### What you are asked to do
Rewrite the lines of the entries below, swapping "ВЫЗВАТЬ ЗАМЕРЩИКА" for "ЗАКАЗАТЬ ЗАМЕР" and leaving everything else unchanged.

### Entries supplied

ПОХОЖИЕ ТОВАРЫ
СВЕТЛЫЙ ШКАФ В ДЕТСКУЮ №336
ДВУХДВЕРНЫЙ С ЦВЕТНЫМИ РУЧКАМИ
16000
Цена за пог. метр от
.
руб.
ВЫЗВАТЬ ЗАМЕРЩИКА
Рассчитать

### Task output
ПОХОЖИЕ ТОВАРЫ
СВЕТЛЫЙ ШКАФ В ДЕТСКУЮ №336
ДВУХДВЕРНЫЙ С ЦВЕТНЫМИ РУЧКАМИ
16000
Цена за пог. метр от
.
руб.
ЗАКАЗАТЬ ЗАМЕР
Рассчитать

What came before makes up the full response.